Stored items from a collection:
_ _ _ _
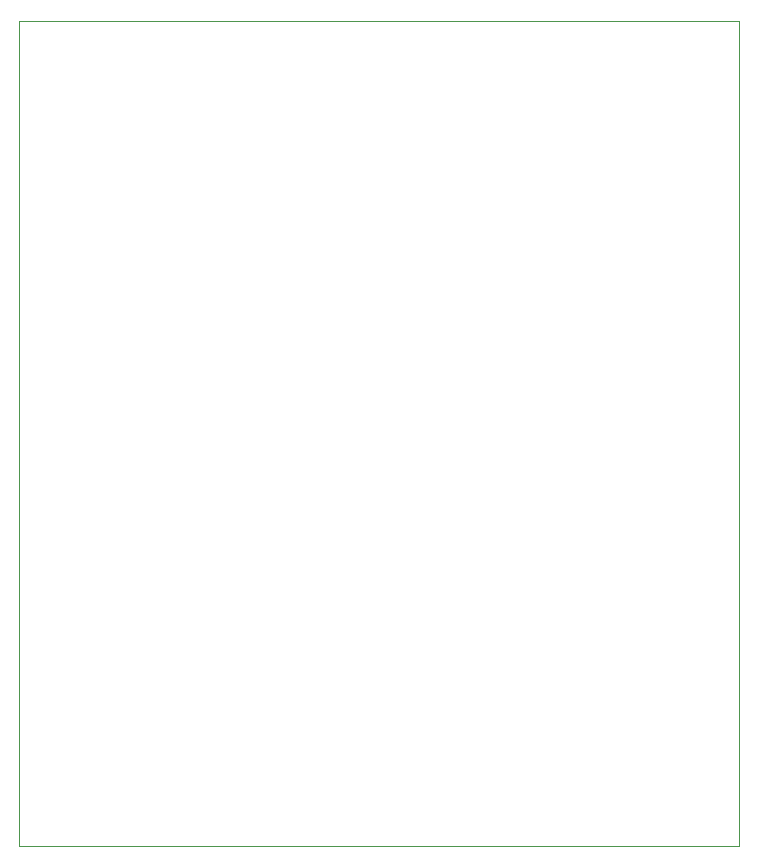
<source format=gbr>
%TF.GenerationSoftware,KiCad,Pcbnew,7.0.7*%
%TF.CreationDate,2023-11-02T18:32:30-06:00*%
%TF.ProjectId,BatteryMeter,42617474-6572-4794-9d65-7465722e6b69,rev?*%
%TF.SameCoordinates,Original*%
%TF.FileFunction,Profile,NP*%
%FSLAX46Y46*%
G04 Gerber Fmt 4.6, Leading zero omitted, Abs format (unit mm)*
G04 Created by KiCad (PCBNEW 7.0.7) date 2023-11-02 18:32:30*
%MOMM*%
%LPD*%
G01*
G04 APERTURE LIST*
%TA.AperFunction,Profile*%
%ADD10C,0.100000*%
%TD*%
G04 APERTURE END LIST*
D10*
X132080000Y-49530000D02*
X193040000Y-49530000D01*
X193040000Y-119380000D01*
X132080000Y-119380000D01*
X132080000Y-49530000D01*
M02*

</source>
_ _ _ _
● **Job item**
Give the records above again verbatim, pictures omitted.

● **Answer for the task**
<source format=gbr>
%TF.GenerationSoftware,KiCad,Pcbnew,7.0.7*%
%TF.CreationDate,2023-11-02T18:32:30-06:00*%
%TF.ProjectId,BatteryMeter,42617474-6572-4794-9d65-7465722e6b69,rev?*%
%TF.SameCoordinates,Original*%
%TF.FileFunction,Profile,NP*%
%FSLAX46Y46*%
G04 Gerber Fmt 4.6, Leading zero omitted, Abs format (unit mm)*
G04 Created by KiCad (PCBNEW 7.0.7) date 2023-11-02 18:32:30*
%MOMM*%
%LPD*%
G01*
G04 APERTURE LIST*
%TA.AperFunction,Profile*%
%ADD10C,0.100000*%
%TD*%
G04 APERTURE END LIST*
D10*
X132080000Y-49530000D02*
X193040000Y-49530000D01*
X193040000Y-119380000D01*
X132080000Y-119380000D01*
X132080000Y-49530000D01*
M02*

</source>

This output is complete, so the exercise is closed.